First book to be reviewed in 2013 and Flora Nwapa's second novel I have read so far. In order to read my first review of her novel please click here.
Women are Different is about Agnes, Dora, Rose and perhaps Comfort with different background. They met when they were teenagers in an entrance examination to high school in 1945, Nigeria. Eventually, they passed and were all admitted to girls boarding school. A British missionary was the school principal. She was determined to raise them in the Christian way and prepare them for the fast approaching "ill-considered" independent Nigeria.
Life in boarding school was fun, full of dreams and hope for the future, romance novels were clandestinely read. They met boys; fell in love and talked about how beautiful life would be with them.
After many years of swotting for exams, they finally passed and graduated from high school to face the real world.
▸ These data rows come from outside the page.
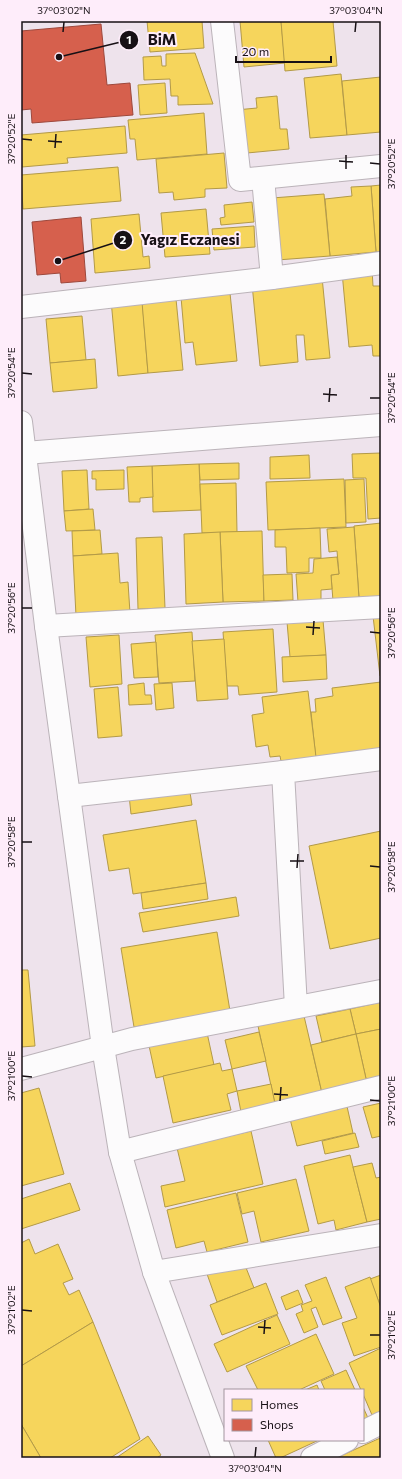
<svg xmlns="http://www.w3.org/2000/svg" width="402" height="1479" font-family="Commissioner,sans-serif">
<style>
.homes{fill:#f6d55c;stroke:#b39a47}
.shops{fill:#d6604d;stroke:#9d483c}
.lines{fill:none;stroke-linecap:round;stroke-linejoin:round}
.minor-casing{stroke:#bbb3b9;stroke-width:24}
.minor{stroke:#fcfbfc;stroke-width:22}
.ticks{fill:none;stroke:#171015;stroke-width:1.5}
.leader{fill:none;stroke:#171015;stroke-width:1.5}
.callout-dot{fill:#171015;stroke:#feedfa;stroke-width:1.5}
.mark-label{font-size:12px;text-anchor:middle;font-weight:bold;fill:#fff}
.callout-label{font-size:15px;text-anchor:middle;font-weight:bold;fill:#171015;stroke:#feedfa;stroke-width:4;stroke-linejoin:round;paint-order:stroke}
.neatline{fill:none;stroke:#171015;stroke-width:1.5}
.ticks-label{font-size:10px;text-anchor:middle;fill:#171015}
</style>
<rect width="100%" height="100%" fill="#eee3ec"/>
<g class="homes">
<polygon points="147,21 202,21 204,48 150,52"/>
<polygon points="240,21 281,21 285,63 244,67"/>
<polygon points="281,21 333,21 337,66 285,71"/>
<polygon points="195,53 213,104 178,105 178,96 171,96 170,79 144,80 143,57 161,56 162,66 166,66 166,54"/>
<polygon points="341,74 347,135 310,138 304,78"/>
<polygon points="381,77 381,132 347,135 342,81"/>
<polygon points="165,83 167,113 140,115 138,85"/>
<polygon points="277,96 280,129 287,129 289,149 247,153 236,110 257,108 256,98"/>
<polygon points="204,113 207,154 137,160 135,139 130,139 128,120"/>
<polygon points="125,126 127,153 67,158 68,163 22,167 21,135"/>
<polygon points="224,153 227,188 205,189 205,197 174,200 173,192 159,193 156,159"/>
<polygon points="118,167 121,201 23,209 21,175"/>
<polygon points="381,185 381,252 376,252 371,186"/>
<polygon points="371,186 376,252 330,256 325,199 352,196 351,187"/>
<polygon points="324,194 330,256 277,260 272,198"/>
<polygon points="252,202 254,222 221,225 220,218 225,217 224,205"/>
<polygon points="206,209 210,254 165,257 161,213"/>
<polygon points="139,214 143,257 149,256 150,268 95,273 91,219"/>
<polygon points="254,226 255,247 214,250 212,229"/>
<polygon points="372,269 373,286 381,286 381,356 373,356 372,345 349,347 342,272"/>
<polygon points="322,277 330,358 306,360 304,335 296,335 298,362 260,366 252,284"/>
<polygon points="230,293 237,361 196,365 193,342 185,343 181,297"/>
<polygon points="142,298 148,373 118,376 111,300"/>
<polygon points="176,299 183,370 148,373 142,302"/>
<polygon points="82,316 86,360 50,363 46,319"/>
<polygon points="95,359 97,388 53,392 50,363"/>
<polygon points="381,453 381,518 368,519 366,478 353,478 352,454"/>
<polygon points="309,455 310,478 270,479 270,457"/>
<polygon points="239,463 239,479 200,480 199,464"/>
<polygon points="199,464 201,510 153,512 152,466"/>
<polygon points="152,466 153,497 140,498 140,502 129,502 127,467"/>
<polygon points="87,470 89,509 64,511 62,471"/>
<polygon points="124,470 124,489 96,490 96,479 92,479 92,471"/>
<polygon points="344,479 346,527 268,530 266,482"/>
<polygon points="364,479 366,522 346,523 345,480"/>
<polygon points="236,483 237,532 202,533 200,484"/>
<polygon points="93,509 95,530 66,531 64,511"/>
<polygon points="381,523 381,597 359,598 354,526"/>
<polygon points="354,527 359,598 333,601 331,575 339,574 337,551 329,552 327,529"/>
<polygon points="320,528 321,558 309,558 309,572 287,573 286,547 275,547 275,530"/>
<polygon points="100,530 102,554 73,556 72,531"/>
<polygon points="262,531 264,601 223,602 220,532"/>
<polygon points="220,532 223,602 186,604 184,534"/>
<polygon points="162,537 165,608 138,609 136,538"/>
<polygon points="118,553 120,583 128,582 130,613 76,616 73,556"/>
<polygon points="337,557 339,574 331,575 332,589 321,590 321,600 298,602 296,574 313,573 314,559"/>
<polygon points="292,574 293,600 264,601 263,575"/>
<polygon points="381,615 381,675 380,676 373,616"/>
<polygon points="323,620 326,655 290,657 287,622"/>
<polygon points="273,629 277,692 239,695 238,686 227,686 223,632"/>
<polygon points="192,632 195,681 159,683 155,635"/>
<polygon points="119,635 122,684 90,687 86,637"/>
<polygon points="224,639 228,699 197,701 192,641"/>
<polygon points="156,642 158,677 134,678 131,644"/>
<polygon points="326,655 327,679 283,682 282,657"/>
<polygon points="381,682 381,752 316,760 311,712 316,712 315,699 333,696 332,688"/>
<polygon points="144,683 145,695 151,695 152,704 129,705 128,685"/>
<polygon points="172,683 174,708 156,710 154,684"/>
<polygon points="118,687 122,736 98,738 94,689"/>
<polygon points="308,691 316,757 281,761 280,756 270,757 268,745 256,747 252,715 264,713 262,697"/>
<polygon points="189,786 192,805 131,814 129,795"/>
<polygon points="196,820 206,883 133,894 129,868 109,871 103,835"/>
<polygon points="381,831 381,938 330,949 309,846"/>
<polygon points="206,883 208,899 143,909 141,893"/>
<polygon points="236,897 239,916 143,932 139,913"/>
<polygon points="217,932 230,1011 134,1027 121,948"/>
<polygon points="21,970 28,970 35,1046 21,1047"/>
<polygon points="381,1002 381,1029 356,1034 350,1009"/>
<polygon points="350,1009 356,1034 322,1042 316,1016"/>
<polygon points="304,1016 322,1093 275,1104 258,1026"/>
<polygon points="206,1028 214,1065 156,1078 148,1041"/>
<polygon points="381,1029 381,1080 367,1083 356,1034"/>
<polygon points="259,1032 266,1061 232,1069 225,1040"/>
<polygon points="356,1034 367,1083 322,1093 311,1045"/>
<polygon points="220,1063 222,1071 232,1069 237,1091 227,1094 231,1110 173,1123 163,1076"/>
<polygon points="271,1084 275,1104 241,1112 237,1091"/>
<polygon points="39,1088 64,1174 21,1186 21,1093"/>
<polygon points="346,1102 353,1133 297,1146 289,1115"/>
<polygon points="381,1103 381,1136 372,1138 363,1107"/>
<polygon points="251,1131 263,1184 165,1207 161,1186 185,1181 177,1148"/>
<polygon points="355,1133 359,1147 325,1154 322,1141"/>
<polygon points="350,1155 367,1222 336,1230 334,1220 318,1224 304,1166"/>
<polygon points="372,1163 376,1178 381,1177 381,1219 367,1222 353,1167"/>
<polygon points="296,1179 309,1231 261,1242 254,1211 242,1214 237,1193"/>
<polygon points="70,1183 80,1210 21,1229 21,1199"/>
<polygon points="236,1193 248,1242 207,1252 204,1241 176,1248 167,1210"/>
<polygon points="29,1239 35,1254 58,1244 73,1279 63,1283 69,1295 79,1290 93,1322 21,1366 21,1243"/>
<polygon points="243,1260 254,1288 217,1302 207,1274"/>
<polygon points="381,1275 381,1305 380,1305 370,1279"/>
<polygon points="326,1277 342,1318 323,1325 316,1307 311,1309 318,1327 304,1333 296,1314 303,1311 301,1305 312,1301 305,1285"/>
<polygon points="370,1277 381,1308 381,1347 354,1356 342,1323 357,1318 345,1287"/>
<polygon points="266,1283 278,1314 222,1335 210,1305"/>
<polygon points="298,1290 303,1303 286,1310 281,1297"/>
<polygon points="277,1315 290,1344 227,1372 214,1344"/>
<polygon points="93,1322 140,1439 110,1458 41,1458 21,1424 21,1366"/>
<polygon points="316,1334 334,1374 299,1390 258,1390 246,1366"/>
<polygon points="381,1348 381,1411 372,1415 363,1394 363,1390 361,1390 349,1363"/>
<polygon points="346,1370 355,1390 325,1390 321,1381"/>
<polygon points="317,1385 319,1390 305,1390"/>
<polygon points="363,1407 368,1418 363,1420"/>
<polygon points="21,1424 41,1458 21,1458"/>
<polygon points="148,1436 161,1455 157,1458 116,1458"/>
<polygon points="381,1438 381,1458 336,1458 378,1439"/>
<polygon points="268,1440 319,1440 280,1458 276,1458"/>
</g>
<g class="shops">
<polygon points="101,24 107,85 130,83 133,115 32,123 31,109 21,110 21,31"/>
<polygon points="81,217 86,281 61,283 60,273 37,275 32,222"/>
</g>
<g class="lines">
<defs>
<g id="minor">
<polyline points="222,21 240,180 381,166"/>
<polyline points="263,178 272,278"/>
<polyline points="21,307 272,278 381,263"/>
<polyline points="21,422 46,626 103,1047 120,1152 154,1272 223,1458"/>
<polyline points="25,453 381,425"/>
<polyline points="46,626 381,607"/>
<polyline points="69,796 283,772"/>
<polyline points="296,1007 283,772 381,759"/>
<polyline points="21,1069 132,1039 381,991"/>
<polyline points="120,1152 381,1087"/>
<polyline points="154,1272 381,1235"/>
<polyline points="363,1432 381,1423"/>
<polyline points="312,1458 347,1440"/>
</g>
</defs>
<use href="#minor" class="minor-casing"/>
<use href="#minor" class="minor"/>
</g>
<path class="ticks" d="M63,32L64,22M355,32L356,22M22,139L32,140M48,141L62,142M55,148L56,134M339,161L353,162M370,163L380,164M346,169V155M22,373L32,374M323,394L337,395M370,398H380M329,402L330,388M22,608H32M306,627L320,628M370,632L380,633M313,635L314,621M22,842H32M290,861H304M370,866L380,867M297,868L298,854M22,1076L32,1077M274,1094L288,1095M370,1100L380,1101M280,1101L281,1087M22,1310L32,1311M258,1327L271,1328M264,1334L265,1320M370,1335H380M255,1457L256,1447"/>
<path class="leader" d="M59 57L129 40M58 261L123 240"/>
<g class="callout-dot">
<circle cx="59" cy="57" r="4"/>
<circle cx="58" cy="261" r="4"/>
<circle cx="129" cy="40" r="10"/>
<circle cx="123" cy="240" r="10"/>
</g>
<g class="mark-label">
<text x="129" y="44">1</text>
<text x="123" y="244">2</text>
</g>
<g class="callout-label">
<text x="162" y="45">BiM</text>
<text x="190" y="245">Yagız Eczanesi</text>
</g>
<rect width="402" height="1479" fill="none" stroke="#feedfa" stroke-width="44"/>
<rect x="224" y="1389" width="140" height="52" fill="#feedfa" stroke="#a2959e"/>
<rect x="232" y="1399" width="20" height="12" fill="#f6d55c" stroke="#a2959e"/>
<text x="260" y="1409" font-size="12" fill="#171015">Homes</text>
<rect x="232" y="1419" width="20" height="12" fill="#d6604d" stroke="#a2959e"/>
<text x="260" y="1429" font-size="12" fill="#171015">Shops</text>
<path d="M236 56v6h95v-6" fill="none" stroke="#171015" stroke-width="2"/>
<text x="242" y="56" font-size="12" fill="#171015" stroke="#feedfa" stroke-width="3" paint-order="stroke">20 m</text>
<rect x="22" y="22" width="358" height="1435" class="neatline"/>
<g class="ticks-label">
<text x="64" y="14">37°03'02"N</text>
<text x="356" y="14">37°03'04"N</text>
<text transform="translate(11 139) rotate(-90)" y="4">37°20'52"E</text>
<text transform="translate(391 164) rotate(-90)" y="4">37°20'52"E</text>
<text transform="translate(11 373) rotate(-90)" y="4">37°20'54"E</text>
<text transform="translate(391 398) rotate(-90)" y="4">37°20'54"E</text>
<text transform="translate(11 608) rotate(-90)" y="4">37°20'56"E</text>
<text transform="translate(391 633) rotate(-90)" y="4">37°20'56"E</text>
<text transform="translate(11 842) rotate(-90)" y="4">37°20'58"E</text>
<text transform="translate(391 867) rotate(-90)" y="4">37°20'58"E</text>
<text transform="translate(11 1076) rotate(-90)" y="4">37°21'00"E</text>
<text transform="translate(391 1101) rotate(-90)" y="4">37°21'00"E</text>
<text transform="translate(11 1310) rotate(-90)" y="4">37°21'02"E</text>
<text transform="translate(391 1335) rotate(-90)" y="4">37°21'02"E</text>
<text x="255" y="1472">37°03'04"N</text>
</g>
</svg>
To start with, Agnes was forced to marry a man she loathed. Even so, she gave birth to four children or so, whereupon, her marriage finally fell to the ground, so she decided to start life afresh on her own with her children. Next, Dora happily married Chris, her high school love and bore him four children there around. Afterwards, Chris had to travel abroad to forward his studies but he never returned. It was later learnt that he was in a relationship with a German lady in Hamburg. Rose's high school love just vanished into thin air. Thereafter, she only came across men who duped and jilted her, she was catching-up the age of forty-two without a husband and children. In fact, her personal life was nothing to be proud of in those days. Nonetheless, her professional life was thriving. Finally, Comfort, she was always there to give her opinion.
These women were struggling against all odds to change their plight in the midst of Nigeria that got her independence in October 1960. No sooner had January 15th coup of 1966 occurred than it became restive, followed by a civil war that started in 1967 and ended in 1970. At a point, considering what has become of their lives, they wondered whether the British missionary really prepared them to exist in such a society.
I enjoyed this novel, it is an insight into the life of women in Nigeria between the 50s and the 70s. I recommend it to everyone (adults especially). Flora Nwapa writes inspiring stories about women. Even though, "Women are Different" is a novel I took so much pleasure in reading, I have to admit that there were few grammatical errors detected. However, it would not diminish your relish for reading. Five stars read indeed.